Sounds like the pay should go up a little bit.
Maybe a percentage of the lawsuit win or lose would get some applicants.
With ubiquitous cameras and recording devices, why are they even necessary nowadays?
They seem to be an anachronism..................
Pay more, be willing to train more, and/or automate.
I have a friend who does this. She tells me that she basically has to detach part of herself in order to do her job, since she works in family court.
I think she enjoys the work but I wouldn’t say that it’s a terribly high-paying job. I don’t think it’s something I would enjoy, myself.
My aunt worked as a court reporter until she was 85. She would sometimes hire college students to help her type up the court records (years before computers) but she did most of the work herself. Working for decades in court under several different judges, she knew the law better than the judges. She would signal or whisper to the judge when he was about to make an erroneous ruling. ;o)
She served in trials with some rather notorious defendants and a few well known attorneys. Thurgood Marshall once complimented her and the judge for presiding over a very fair trial.
As a result I spent some to sitting with only a few court officials and/or lawyers present...setting things up.
during one of those periods I asked the court reporter how she learned to do her job.She was non-specific but basically said it take a lot of training and a lot of experience.

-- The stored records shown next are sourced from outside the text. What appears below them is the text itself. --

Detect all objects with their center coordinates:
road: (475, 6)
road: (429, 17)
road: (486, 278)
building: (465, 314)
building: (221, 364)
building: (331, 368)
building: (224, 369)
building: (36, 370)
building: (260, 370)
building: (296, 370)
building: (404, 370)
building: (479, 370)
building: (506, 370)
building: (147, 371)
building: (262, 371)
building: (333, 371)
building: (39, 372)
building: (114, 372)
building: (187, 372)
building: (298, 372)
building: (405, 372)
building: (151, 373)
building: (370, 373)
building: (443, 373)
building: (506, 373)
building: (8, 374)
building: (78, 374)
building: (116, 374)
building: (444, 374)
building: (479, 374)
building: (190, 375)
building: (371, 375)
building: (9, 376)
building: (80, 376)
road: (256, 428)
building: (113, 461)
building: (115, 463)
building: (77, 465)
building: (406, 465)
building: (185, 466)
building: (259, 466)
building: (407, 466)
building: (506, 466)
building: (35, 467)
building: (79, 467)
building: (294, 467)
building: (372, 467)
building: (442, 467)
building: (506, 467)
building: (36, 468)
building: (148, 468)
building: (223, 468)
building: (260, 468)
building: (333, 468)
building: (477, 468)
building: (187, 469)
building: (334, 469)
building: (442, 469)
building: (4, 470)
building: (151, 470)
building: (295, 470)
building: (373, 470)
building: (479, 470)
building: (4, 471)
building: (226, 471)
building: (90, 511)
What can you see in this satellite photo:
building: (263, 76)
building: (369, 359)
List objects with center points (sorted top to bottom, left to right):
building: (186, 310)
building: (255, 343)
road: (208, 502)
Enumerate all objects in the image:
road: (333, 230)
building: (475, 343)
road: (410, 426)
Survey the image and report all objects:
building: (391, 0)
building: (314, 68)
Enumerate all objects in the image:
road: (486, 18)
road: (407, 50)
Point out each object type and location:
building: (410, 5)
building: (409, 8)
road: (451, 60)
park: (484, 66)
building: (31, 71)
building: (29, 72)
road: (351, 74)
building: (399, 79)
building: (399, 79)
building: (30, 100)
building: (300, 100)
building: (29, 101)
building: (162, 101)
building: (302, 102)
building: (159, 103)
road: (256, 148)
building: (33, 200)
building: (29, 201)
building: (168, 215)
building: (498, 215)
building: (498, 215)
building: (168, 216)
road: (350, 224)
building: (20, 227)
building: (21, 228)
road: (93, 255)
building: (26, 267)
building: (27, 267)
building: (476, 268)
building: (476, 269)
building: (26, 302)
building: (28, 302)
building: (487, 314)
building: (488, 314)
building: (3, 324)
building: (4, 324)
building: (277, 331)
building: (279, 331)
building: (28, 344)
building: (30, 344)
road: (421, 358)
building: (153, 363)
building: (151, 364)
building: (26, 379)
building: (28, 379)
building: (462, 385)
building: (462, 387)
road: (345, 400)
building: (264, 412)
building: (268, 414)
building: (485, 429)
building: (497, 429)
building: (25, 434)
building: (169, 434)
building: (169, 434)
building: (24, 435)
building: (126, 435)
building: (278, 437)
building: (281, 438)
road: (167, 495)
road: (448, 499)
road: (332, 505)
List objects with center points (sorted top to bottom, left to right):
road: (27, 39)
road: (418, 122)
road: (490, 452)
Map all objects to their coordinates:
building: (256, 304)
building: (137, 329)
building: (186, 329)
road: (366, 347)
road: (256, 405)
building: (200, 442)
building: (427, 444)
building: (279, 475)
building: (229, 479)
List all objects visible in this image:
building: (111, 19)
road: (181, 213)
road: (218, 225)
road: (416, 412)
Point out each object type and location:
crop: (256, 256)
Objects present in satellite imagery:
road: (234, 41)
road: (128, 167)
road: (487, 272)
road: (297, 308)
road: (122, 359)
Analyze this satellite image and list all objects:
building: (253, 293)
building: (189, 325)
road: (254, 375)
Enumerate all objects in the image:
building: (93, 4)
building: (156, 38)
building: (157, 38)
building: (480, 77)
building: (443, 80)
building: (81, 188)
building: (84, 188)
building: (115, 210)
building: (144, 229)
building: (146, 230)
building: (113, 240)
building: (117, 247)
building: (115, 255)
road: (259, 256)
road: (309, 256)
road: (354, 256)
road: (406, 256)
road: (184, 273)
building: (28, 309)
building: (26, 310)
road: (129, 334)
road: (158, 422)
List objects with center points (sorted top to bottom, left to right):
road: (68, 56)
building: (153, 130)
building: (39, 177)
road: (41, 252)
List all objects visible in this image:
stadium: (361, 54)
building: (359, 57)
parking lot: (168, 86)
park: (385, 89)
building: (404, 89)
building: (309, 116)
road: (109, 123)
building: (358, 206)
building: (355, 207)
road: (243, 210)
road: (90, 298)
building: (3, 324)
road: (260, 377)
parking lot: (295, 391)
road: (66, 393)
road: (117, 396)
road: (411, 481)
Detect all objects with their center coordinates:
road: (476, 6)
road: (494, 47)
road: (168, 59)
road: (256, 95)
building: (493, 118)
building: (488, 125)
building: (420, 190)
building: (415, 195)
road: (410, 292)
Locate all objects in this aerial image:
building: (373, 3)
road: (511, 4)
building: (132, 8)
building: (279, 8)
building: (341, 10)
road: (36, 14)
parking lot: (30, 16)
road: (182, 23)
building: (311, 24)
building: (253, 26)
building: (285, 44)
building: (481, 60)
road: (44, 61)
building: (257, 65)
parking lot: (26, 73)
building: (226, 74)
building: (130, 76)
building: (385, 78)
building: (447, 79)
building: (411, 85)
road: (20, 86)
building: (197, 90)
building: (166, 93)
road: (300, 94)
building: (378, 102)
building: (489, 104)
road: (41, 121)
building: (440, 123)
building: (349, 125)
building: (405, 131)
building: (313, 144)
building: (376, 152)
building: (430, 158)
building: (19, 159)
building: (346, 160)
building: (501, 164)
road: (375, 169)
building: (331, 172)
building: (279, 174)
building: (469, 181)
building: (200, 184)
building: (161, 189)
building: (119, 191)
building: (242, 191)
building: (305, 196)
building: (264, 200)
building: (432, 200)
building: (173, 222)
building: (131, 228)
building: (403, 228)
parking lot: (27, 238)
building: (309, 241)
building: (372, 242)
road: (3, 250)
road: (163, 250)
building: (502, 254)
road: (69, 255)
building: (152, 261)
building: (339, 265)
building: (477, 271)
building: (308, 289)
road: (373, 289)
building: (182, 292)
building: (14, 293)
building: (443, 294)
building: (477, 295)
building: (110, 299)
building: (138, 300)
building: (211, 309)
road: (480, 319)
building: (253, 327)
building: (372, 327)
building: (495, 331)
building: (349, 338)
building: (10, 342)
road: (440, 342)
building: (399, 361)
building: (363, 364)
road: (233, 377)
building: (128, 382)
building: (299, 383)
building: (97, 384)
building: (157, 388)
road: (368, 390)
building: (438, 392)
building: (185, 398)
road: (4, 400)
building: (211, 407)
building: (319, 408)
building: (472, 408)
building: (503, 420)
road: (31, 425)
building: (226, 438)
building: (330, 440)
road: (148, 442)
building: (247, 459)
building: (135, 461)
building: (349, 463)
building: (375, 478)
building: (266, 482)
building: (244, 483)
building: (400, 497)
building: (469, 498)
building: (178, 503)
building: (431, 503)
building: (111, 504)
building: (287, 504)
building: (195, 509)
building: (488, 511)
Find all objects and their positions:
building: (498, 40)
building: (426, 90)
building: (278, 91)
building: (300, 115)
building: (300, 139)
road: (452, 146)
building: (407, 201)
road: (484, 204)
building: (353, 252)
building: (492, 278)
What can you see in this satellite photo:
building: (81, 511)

Also,on a side note...the lawyer heading up the prosecution team in that case was Fred Wyshak,the man who successfully prosecuted Whitey Bulger and several FBI agents regarding the decades of murder,drug dealing and corruption in Boston that was just recently ended.I asked him about the film "Black Mass" in which he was briefly portrayed.He,a guy with a full head of hair,laughed and said "I wish they had found somebody with hair to play me". The guy who played him in the film was pretty much bald
Locally, the court “recorder” is there to make sure the sound recording system is working rather than using a steno machine to type as it happens. I don’t know when or how a paper transcript is made or what happens if the judge wants something repeated in the courtroom like court dramas would show the stenographer reading what she had just typed.